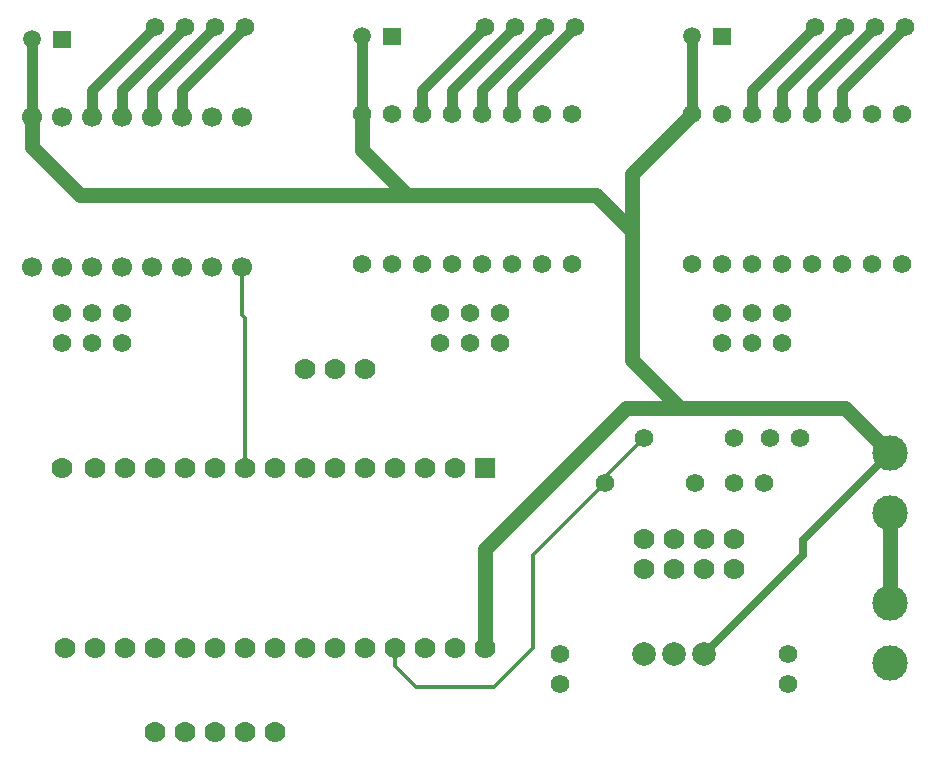
<source format=gbl>
G04 Layer: BottomLayer*
G04 EasyEDA v6.3.22, 2020-02-29T13:15:50--6:00*
G04 7e361a66f70b42a58be88cf598946bd6,aa4253c5fc2745a6ae017adeef99ad3f,10*
G04 Gerber Generator version 0.2*
G04 Scale: 100 percent, Rotated: No, Reflected: No *
G04 Dimensions in millimeters *
G04 leading zeros omitted , absolute positions ,3 integer and 3 decimal *
%FSLAX33Y33*%
%MOMM*%
G90*
G71D02*

%ADD12C,0.299999*%
%ADD13C,0.699999*%
%ADD14C,1.569997*%
%ADD15C,1.569999*%
%ADD16C,1.778000*%
%ADD17C,1.699997*%
%ADD18R,1.778000X1.778000*%
%ADD19C,1.499997*%
%ADD21C,2.999994*%
%ADD22C,1.999996*%
%ADD23C,0.899998*%
%ADD24C,1.299997*%

%LPD*%
G54D23*
G01X19558Y55118D02*
G01X19558Y57404D01*
G01X24892Y62738D01*
G01X39878Y55372D02*
G01X39878Y57404D01*
G01X45212Y62738D01*
G01X42418Y55372D02*
G01X42418Y57404D01*
G01X47752Y62738D01*
G01X44958Y55372D02*
G01X44958Y57404D01*
G01X50292Y62738D01*
G01X47498Y55372D02*
G01X47498Y57404D01*
G01X52832Y62738D01*
G01X67818Y55372D02*
G01X67818Y57404D01*
G01X73152Y62738D01*
G01X70358Y55372D02*
G01X70358Y57404D01*
G01X75692Y62738D01*
G01X72898Y55372D02*
G01X72898Y57404D01*
G01X78232Y62738D01*
G01X75438Y55372D02*
G01X75438Y57404D01*
G01X80772Y62738D01*
G01X6858Y55118D02*
G01X6858Y61722D01*
G01X34798Y55372D02*
G01X34798Y61976D01*
G01X62738Y55372D02*
G01X62738Y61976D01*
G01X17018Y55118D02*
G01X17018Y57404D01*
G01X22352Y62738D01*
G01X14478Y55118D02*
G01X14478Y57404D01*
G01X19812Y62738D01*
G01X11938Y55118D02*
G01X11938Y57404D01*
G01X17272Y62738D01*
G54D24*
G01X6858Y55118D02*
G01X6858Y52578D01*
G01X10922Y48514D01*
G01X54610Y48514D01*
G01X57658Y45466D01*
G01X57658Y34544D01*
G01X61722Y30480D01*
G01X75692Y30480D01*
G01X79502Y26670D01*
G01X34798Y55372D02*
G01X34798Y52332D01*
G01X38616Y48514D01*
G01X57658Y45466D02*
G01X57658Y50292D01*
G01X62738Y55372D01*
G01X79502Y21590D02*
G01X79502Y13970D01*
G01X45212Y10160D02*
G01X45212Y18542D01*
G01X57150Y30480D01*
G01X61722Y30480D01*
G54D13*
G01X63754Y9652D02*
G01X72136Y18034D01*
G01X72136Y19304D01*
G01X79502Y26670D01*
G54D12*
G01X24892Y25400D02*
G01X24892Y38100D01*
G01X24638Y38354D01*
G01X24638Y42418D01*
G01X37592Y10160D02*
G01X37592Y8636D01*
G01X39370Y6858D01*
G01X45974Y6858D01*
G01X49276Y10160D01*
G01X49276Y18034D01*
G01X55372Y24130D01*
G01X55372Y24130D02*
G01X55372Y24638D01*
G01X58674Y27940D01*
G54D14*
G01X73152Y62738D03*
G01X75692Y62738D03*
G01X78232Y62738D03*
G01X80772Y62738D03*
G01X45212Y62738D03*
G01X47752Y62738D03*
G01X50292Y62738D03*
G01X52832Y62738D03*
G54D15*
G01X17272Y62738D03*
G01X19812Y62738D03*
G01X22352Y62738D03*
G54D14*
G01X24892Y62738D03*
G54D15*
G01X9398Y38521D03*
G01X11938Y38521D03*
G01X14478Y38521D03*
G01X9398Y35981D03*
G01X11938Y35981D03*
G01X14478Y35981D03*
G01X41402Y38521D03*
G01X43942Y38521D03*
G01X46482Y38521D03*
G01X41402Y35981D03*
G01X43942Y35981D03*
G01X46482Y35981D03*
G01X65278Y38521D03*
G01X67818Y38521D03*
G01X70358Y38521D03*
G01X65278Y35981D03*
G01X67818Y35981D03*
G01X70358Y35981D03*
G54D16*
G01X27432Y3048D03*
G01X24892Y3048D03*
G01X22352Y3048D03*
G01X19812Y3048D03*
G01X17272Y3048D03*
G01X35052Y33827D03*
G01X32512Y33827D03*
G01X29972Y33827D03*
G01X66294Y16855D03*
G01X63754Y16855D03*
G01X61214Y16855D03*
G01X58674Y16855D03*
G01X66294Y19395D03*
G01X63754Y19395D03*
G01X61214Y19395D03*
G01X58674Y19395D03*
G54D15*
G01X66294Y24130D03*
G01X68834Y24130D03*
G01X69342Y27940D03*
G01X71882Y27940D03*
G01X51562Y9652D03*
G01X51562Y7112D03*
G01X70866Y9652D03*
G01X70866Y7112D03*
G54D17*
G01X11938Y55118D03*
G01X9398Y55118D03*
G01X6858Y55118D03*
G01X14478Y55118D03*
G01X17018Y55118D03*
G01X19558Y55118D03*
G01X22098Y55118D03*
G01X24638Y55118D03*
G01X24638Y42418D03*
G01X22098Y42418D03*
G01X19558Y42418D03*
G01X17018Y42418D03*
G01X14478Y42418D03*
G01X11938Y42418D03*
G01X9398Y42418D03*
G01X6858Y42418D03*
G54D18*
G01X45212Y25400D03*
G54D16*
G01X42672Y25400D03*
G01X40132Y25400D03*
G01X37592Y25400D03*
G01X35052Y25400D03*
G01X32512Y25400D03*
G01X29972Y25400D03*
G01X27432Y25400D03*
G01X24892Y25400D03*
G01X22352Y25400D03*
G01X19812Y25400D03*
G01X17272Y25400D03*
G01X14732Y25400D03*
G01X12192Y25400D03*
G01X9398Y25400D03*
G01X45212Y10160D03*
G01X42672Y10160D03*
G01X40132Y10160D03*
G01X37592Y10160D03*
G01X35052Y10160D03*
G01X32512Y10160D03*
G01X29972Y10160D03*
G01X27432Y10160D03*
G01X24892Y10160D03*
G01X22352Y10160D03*
G01X19812Y10160D03*
G01X17272Y10160D03*
G01X14732Y10160D03*
G01X12192Y10160D03*
G01X9652Y10160D03*
G54D19*
G01X6858Y61722D03*
G36*
G01X8608Y62471D02*
G01X10106Y62471D01*
G01X10106Y60972D01*
G01X8608Y60972D01*
G01X8608Y62471D01*
G37*
G54D15*
G01X39878Y55372D03*
G01X37338Y55372D03*
G01X34798Y55372D03*
G01X42418Y55372D03*
G01X44958Y55372D03*
G01X47498Y55372D03*
G01X50038Y55372D03*
G01X52578Y55372D03*
G01X52578Y42672D03*
G01X50038Y42672D03*
G01X47498Y42672D03*
G01X44958Y42672D03*
G01X42418Y42672D03*
G01X39878Y42672D03*
G01X37338Y42672D03*
G01X34798Y42672D03*
G54D19*
G01X34798Y61976D03*
G36*
G01X36548Y62725D02*
G01X38046Y62725D01*
G01X38046Y61226D01*
G01X36548Y61226D01*
G01X36548Y62725D01*
G37*
G54D15*
G01X67818Y55372D03*
G01X65278Y55372D03*
G01X62738Y55372D03*
G01X70358Y55372D03*
G01X72898Y55372D03*
G01X75438Y55372D03*
G01X77978Y55372D03*
G01X80518Y55372D03*
G01X80518Y42672D03*
G01X77978Y42672D03*
G01X75438Y42672D03*
G01X72898Y42672D03*
G01X70358Y42672D03*
G01X67818Y42672D03*
G01X65278Y42672D03*
G01X62738Y42672D03*
G54D19*
G01X62738Y61976D03*
G36*
G01X64488Y62725D02*
G01X65986Y62725D01*
G01X65986Y61226D01*
G01X64488Y61226D01*
G01X64488Y62725D01*
G37*
G54D21*
G01X79502Y13970D03*
G01X79502Y8890D03*
G54D22*
G01X63754Y9652D03*
G01X61214Y9652D03*
G01X58674Y9652D03*
G54D15*
G01X58674Y27940D03*
G01X66294Y27940D03*
G01X55372Y24130D03*
G01X62992Y24130D03*
G54D21*
G01X79502Y26670D03*
G01X79502Y21590D03*
M00*
M02*

</source>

· · · · ·

#### WORK INSTRUCTION:
Write out an exact transcription of the line with "G01X62992Y24130D03*" and of each line after it; stop at the end of the records.

#### TASK SOLUTION:
G01X62992Y24130D03*
G54D21*
G01X79502Y26670D03*
G01X79502Y21590D03*
M00*
M02*

</source>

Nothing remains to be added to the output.